#### Parts of the exercise
A - Answer these about the forum thread on Mormon polygamy:
(i) Which court case does Thomas2007 say is partly what she is calling "persecution"?
(ii) According to Thomas2007, that case was the first of what kind for the United States Supreme Court?
(iii) What reference does JM give beneath the quoted passage?
B - Repeat the part of the forum thread on Mormon polygamy that opens with the words containing "This was the" and closes with "of the doctrine.".

::: Text excerpt :::

# Understanding Mormon Polygamy



## JM (Mar 16, 2008)

YouTube - Understanding Mormon Polygamy Pt 1-Early LDS Church Polygamy


----------



## Thomas2007 (Mar 17, 2008)

Very interesting - thanks for posting this. Partly what she is calling "persecution" by the government, at least in the Utah Territory, is Reynolds v United States, 98 US 145, 1878

This, of course, was not persecution but a recognition that the laws of marriage at common law were subjective to Protestant Christian definitions and although the Mormons which held to heretical beliefs have the right to believe in polygamy as a religious tenet, they do not have the liberty under the "free exercise" clause to practice it as it is inconsistent with historic Protestant Christianity at English common law upon which the social order was built and was a criminal offense.

While this is a good decision by the court, it is important to understand that when carried to it's logical conclusion anything the State criminalizes means that you don't have that as a religious liberty. Today, to us, that can mean holding to the very historic Protestant Faith that this decision recognized as the foundation of the law, as it has now been perverted by subsequent decisions of the Courts (e.g., separation of Church & State, Sodomite marriage &c).

This was the first Free Exercise case of the United States Supreme Court, understanding this case is critical for Christians.


----------



## JM (Mar 17, 2008)

> It is well know, however, to the congregation before me, that the Latter-day Saints have embraced the doctrine of a plurality of wives, as a part of their religious faith. It is not, as many have supposed, a doctrine embraced by them to gratify the carnal lusts and feelings of man; that is not the object of the doctrine.
> 
> We shall endeavour to set forth before this enlightened assembly some of the causes why the Almighty has revealed such a doctrine, and why it is considered a part and portion of our religious faith. And I believe that they will not, under our present form of government, (I mean the government of the United States,) try us for treason for believing and practising our religious notions and ideas. I think, if I am not mistaken, that the constitution gives the privilege to all the inhabitants of this country, of the free exercise of their religious notions, and the freedom of their faith, and the practice of it. Then, if it can be proven to a demonstration, that the Latter-day Saints have actually embraced, as a part and portion of their religion, the doctrine of a plurality of wives, it is constitutional. And should there ever be laws enacted by this government to restrict them from the free exercise of this part of their religion, such laws must be unconstitutional.



JD 1:58 Celestial Marriage


----------

::: Dataset excerpts :::

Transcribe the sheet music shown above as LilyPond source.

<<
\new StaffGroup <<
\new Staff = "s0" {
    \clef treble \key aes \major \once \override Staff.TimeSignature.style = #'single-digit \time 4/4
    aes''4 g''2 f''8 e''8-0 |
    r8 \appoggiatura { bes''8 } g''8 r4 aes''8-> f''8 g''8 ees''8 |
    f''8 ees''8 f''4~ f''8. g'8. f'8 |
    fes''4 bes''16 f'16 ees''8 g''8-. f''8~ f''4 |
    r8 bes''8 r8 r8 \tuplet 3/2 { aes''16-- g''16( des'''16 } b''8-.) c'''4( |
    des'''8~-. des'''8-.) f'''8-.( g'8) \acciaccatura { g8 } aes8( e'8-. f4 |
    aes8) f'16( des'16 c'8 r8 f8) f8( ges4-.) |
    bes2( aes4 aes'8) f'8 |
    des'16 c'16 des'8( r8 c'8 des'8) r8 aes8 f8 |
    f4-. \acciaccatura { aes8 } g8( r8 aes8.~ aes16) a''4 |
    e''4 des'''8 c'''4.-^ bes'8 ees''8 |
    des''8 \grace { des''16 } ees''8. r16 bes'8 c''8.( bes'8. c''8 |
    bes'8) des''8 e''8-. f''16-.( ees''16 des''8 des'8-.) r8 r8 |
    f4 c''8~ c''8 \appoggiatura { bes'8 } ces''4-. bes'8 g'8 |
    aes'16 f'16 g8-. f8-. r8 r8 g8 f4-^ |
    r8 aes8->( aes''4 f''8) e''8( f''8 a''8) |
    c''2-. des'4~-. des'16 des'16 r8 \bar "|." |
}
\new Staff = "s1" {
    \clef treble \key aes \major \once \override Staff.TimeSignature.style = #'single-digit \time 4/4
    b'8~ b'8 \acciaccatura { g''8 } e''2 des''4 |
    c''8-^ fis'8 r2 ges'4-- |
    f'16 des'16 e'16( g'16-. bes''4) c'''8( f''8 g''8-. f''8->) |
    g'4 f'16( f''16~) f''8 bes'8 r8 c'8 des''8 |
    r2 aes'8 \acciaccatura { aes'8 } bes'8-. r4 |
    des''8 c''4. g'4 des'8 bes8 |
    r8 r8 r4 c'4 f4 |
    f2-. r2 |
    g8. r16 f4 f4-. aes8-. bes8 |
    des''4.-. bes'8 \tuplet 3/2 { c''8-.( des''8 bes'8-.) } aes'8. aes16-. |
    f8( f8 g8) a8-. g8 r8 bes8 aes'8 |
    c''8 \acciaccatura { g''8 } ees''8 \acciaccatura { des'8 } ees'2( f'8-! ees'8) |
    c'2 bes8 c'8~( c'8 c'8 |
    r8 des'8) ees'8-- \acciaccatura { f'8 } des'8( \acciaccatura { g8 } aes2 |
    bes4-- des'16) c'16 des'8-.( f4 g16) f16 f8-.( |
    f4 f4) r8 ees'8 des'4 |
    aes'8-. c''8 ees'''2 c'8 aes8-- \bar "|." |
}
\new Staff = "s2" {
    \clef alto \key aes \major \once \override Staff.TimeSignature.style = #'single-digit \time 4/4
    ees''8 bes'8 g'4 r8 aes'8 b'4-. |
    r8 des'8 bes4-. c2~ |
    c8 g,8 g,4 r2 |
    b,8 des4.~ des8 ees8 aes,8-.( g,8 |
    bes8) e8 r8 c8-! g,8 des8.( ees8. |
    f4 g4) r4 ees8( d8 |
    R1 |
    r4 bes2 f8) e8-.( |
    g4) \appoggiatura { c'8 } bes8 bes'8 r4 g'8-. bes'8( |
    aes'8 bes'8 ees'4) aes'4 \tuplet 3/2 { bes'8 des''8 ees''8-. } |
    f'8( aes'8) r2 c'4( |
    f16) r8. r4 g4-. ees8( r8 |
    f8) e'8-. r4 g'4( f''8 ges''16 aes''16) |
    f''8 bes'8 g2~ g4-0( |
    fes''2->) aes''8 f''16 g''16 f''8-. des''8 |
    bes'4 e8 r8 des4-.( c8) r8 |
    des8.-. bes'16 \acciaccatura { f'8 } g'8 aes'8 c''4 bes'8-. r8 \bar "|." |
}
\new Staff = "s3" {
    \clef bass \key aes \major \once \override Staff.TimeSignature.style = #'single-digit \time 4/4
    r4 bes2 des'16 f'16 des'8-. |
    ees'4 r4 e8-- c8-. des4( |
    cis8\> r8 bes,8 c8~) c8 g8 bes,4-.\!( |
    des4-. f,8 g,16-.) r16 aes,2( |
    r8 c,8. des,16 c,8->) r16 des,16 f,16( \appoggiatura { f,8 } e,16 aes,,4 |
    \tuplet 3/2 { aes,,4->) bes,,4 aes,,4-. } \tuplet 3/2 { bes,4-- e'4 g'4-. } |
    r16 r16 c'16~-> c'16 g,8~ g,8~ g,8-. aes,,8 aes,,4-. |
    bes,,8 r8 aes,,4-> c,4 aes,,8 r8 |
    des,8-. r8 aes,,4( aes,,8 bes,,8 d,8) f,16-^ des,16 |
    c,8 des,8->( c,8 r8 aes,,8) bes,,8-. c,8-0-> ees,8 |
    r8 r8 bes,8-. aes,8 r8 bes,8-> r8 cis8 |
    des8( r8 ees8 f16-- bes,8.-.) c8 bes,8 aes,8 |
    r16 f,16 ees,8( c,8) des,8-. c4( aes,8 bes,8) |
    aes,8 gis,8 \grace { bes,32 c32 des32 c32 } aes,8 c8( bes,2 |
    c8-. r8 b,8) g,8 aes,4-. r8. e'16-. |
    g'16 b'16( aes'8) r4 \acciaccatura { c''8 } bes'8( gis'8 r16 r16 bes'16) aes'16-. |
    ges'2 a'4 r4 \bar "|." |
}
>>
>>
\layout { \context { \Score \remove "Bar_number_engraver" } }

:::

#### Outputs in order
A -
(i) Reynolds v United States, 98 US 145, 1878
(ii) The first Free Exercise case
(iii) JD 1:58 Celestial Marriage

B -
This was the first Free Exercise case of the United States Supreme Court, understanding this case is critical for Christians.


----------



## JM (Mar 17, 2008)

> It is well know, however, to the congregation before me, that the Latter-day Saints have embraced the doctrine of a plurality of wives, as a part of their religious faith. It is not, as many have supposed, a doctrine embraced by them to gratify the carnal lusts and feelings of man; that is not the object of the doctrine.